▶ **Your goal**:
Please copy all of the material below line for line, without changing any wording, spelling, or punctuation.

▶ **Provided data**:
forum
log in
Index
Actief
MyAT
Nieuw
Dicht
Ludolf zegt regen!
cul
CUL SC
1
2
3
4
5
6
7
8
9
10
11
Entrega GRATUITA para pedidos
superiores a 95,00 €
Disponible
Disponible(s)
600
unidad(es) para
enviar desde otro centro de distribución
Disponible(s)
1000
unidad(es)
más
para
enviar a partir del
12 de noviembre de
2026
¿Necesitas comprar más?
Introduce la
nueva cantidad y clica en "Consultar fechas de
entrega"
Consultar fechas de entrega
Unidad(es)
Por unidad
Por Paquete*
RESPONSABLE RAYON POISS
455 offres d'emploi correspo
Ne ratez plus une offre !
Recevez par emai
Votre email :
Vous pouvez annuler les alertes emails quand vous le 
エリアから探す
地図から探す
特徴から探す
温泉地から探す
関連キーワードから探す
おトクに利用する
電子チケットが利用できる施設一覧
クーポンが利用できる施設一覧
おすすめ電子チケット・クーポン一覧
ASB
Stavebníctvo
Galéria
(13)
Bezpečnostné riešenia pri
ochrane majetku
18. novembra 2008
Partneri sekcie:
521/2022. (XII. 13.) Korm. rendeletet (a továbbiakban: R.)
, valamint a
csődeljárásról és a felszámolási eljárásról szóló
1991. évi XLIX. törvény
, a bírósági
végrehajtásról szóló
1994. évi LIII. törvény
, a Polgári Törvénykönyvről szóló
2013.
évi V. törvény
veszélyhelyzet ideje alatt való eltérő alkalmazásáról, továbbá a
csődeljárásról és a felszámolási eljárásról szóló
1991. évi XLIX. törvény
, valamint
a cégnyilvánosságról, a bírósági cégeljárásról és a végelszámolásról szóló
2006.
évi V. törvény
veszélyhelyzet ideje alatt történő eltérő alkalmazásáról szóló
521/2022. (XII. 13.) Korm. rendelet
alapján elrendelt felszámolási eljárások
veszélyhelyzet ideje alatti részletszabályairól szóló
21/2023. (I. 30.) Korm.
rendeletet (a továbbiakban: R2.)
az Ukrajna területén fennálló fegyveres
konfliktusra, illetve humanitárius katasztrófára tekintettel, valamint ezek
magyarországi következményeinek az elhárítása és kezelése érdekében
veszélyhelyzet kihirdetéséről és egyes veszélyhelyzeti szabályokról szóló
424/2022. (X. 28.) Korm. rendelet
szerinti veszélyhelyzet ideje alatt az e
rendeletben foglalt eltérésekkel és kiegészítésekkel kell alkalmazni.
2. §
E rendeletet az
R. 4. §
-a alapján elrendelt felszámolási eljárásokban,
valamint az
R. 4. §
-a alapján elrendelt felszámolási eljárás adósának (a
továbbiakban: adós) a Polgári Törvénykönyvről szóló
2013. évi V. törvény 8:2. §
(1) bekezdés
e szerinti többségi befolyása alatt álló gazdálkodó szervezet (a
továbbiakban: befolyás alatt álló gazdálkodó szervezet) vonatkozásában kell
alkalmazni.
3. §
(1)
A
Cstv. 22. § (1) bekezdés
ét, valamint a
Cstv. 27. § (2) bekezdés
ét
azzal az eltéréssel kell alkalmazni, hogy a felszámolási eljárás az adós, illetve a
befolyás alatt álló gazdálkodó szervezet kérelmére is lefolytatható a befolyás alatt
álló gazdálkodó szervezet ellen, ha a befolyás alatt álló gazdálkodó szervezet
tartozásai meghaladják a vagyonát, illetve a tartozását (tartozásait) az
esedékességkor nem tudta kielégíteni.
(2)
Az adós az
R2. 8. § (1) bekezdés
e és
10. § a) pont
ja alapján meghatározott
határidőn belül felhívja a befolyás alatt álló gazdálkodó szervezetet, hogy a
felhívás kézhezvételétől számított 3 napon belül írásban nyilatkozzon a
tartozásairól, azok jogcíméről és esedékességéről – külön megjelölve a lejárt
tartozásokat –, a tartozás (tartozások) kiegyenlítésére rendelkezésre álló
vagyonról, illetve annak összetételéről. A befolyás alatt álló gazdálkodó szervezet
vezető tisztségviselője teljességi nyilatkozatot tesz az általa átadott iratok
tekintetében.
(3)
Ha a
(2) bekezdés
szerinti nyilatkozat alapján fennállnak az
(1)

▶ **Result of this task**:
forum
log in
Index
Actief
MyAT
Nieuw
Dicht
Ludolf zegt regen!
cul
CUL SC
1
2
3
4
5
6
7
8
9
10
11
Entrega GRATUITA para pedidos
superiores a 95,00 €
Disponible
Disponible(s)
600
unidad(es) para
enviar desde otro centro de distribución
Disponible(s)
1000
unidad(es)
más
para
enviar a partir del
12 de noviembre de
2026
¿Necesitas comprar más?
Introduce la
nueva cantidad y clica en "Consultar fechas de
entrega"
Consultar fechas de entrega
Unidad(es)
Por unidad
Por Paquete*
RESPONSABLE RAYON POISS
455 offres d'emploi correspo
Ne ratez plus une offre !
Recevez par emai
Votre email :
Vous pouvez annuler les alertes emails quand vous le 
エリアから探す
地図から探す
特徴から探す
温泉地から探す
関連キーワードから探す
おトクに利用する
電子チケットが利用できる施設一覧
クーポンが利用できる施設一覧
おすすめ電子チケット・クーポン一覧
ASB
Stavebníctvo
Galéria
(13)
Bezpečnostné riešenia pri
ochrane majetku
18. novembra 2008
Partneri sekcie:
521/2022. (XII. 13.) Korm. rendeletet (a továbbiakban: R.)
, valamint a
csődeljárásról és a felszámolási eljárásról szóló
1991. évi XLIX. törvény
, a bírósági
végrehajtásról szóló
1994. évi LIII. törvény
, a Polgári Törvénykönyvről szóló
2013.
évi V. törvény
veszélyhelyzet ideje alatt való eltérő alkalmazásáról, továbbá a
csődeljárásról és a felszámolási eljárásról szóló
1991. évi XLIX. törvény
, valamint
a cégnyilvánosságról, a bírósági cégeljárásról és a végelszámolásról szóló
2006.
évi V. törvény
veszélyhelyzet ideje alatt történő eltérő alkalmazásáról szóló
521/2022. (XII. 13.) Korm. rendelet
alapján elrendelt felszámolási eljárások
veszélyhelyzet ideje alatti részletszabályairól szóló
21/2023. (I. 30.) Korm.
rendeletet (a továbbiakban: R2.)
az Ukrajna területén fennálló fegyveres
konfliktusra, illetve humanitárius katasztrófára tekintettel, valamint ezek
magyarországi következményeinek az elhárítása és kezelése érdekében
veszélyhelyzet kihirdetéséről és egyes veszélyhelyzeti szabályokról szóló
424/2022. (X. 28.) Korm. rendelet
szerinti veszélyhelyzet ideje alatt az e
rendeletben foglalt eltérésekkel és kiegészítésekkel kell alkalmazni.
2. §
E rendeletet az
R. 4. §
-a alapján elrendelt felszámolási eljárásokban,
valamint az
R. 4. §
-a alapján elrendelt felszámolási eljárás adósának (a
továbbiakban: adós) a Polgári Törvénykönyvről szóló
2013. évi V. törvény 8:2. §
(1) bekezdés
e szerinti többségi befolyása alatt álló gazdálkodó szervezet (a
továbbiakban: befolyás alatt álló gazdálkodó szervezet) vonatkozásában kell
alkalmazni.
3. §
(1)
A
Cstv. 22. § (1) bekezdés
ét, valamint a
Cstv. 27. § (2) bekezdés
ét
azzal az eltéréssel kell alkalmazni, hogy a felszámolási eljárás az adós, illetve a
befolyás alatt álló gazdálkodó szervezet kérelmére is lefolytatható a befolyás alatt
álló gazdálkodó szervezet ellen, ha a befolyás alatt álló gazdálkodó szervezet
tartozásai meghaladják a vagyonát, illetve a tartozását (tartozásait) az
esedékességkor nem tudta kielégíteni.
(2)
Az adós az
R2. 8. § (1) bekezdés
e és
10. § a) pont
ja alapján meghatározott
határidőn belül felhívja a befolyás alatt álló gazdálkodó szervezetet, hogy a
felhívás kézhezvételétől számított 3 napon belül írásban nyilatkozzon a
tartozásairól, azok jogcíméről és esedékességéről – külön megjelölve a lejárt
tartozásokat –, a tartozás (tartozások) kiegyenlítésére rendelkezésre álló
vagyonról, illetve annak összetételéről. A befolyás alatt álló gazdálkodó szervezet
vezető tisztségviselője teljességi nyilatkozatot tesz az általa átadott iratok
tekintetében.
(3)
Ha a
(2) bekezdés
szerinti nyilatkozat alapján fennállnak az
(1)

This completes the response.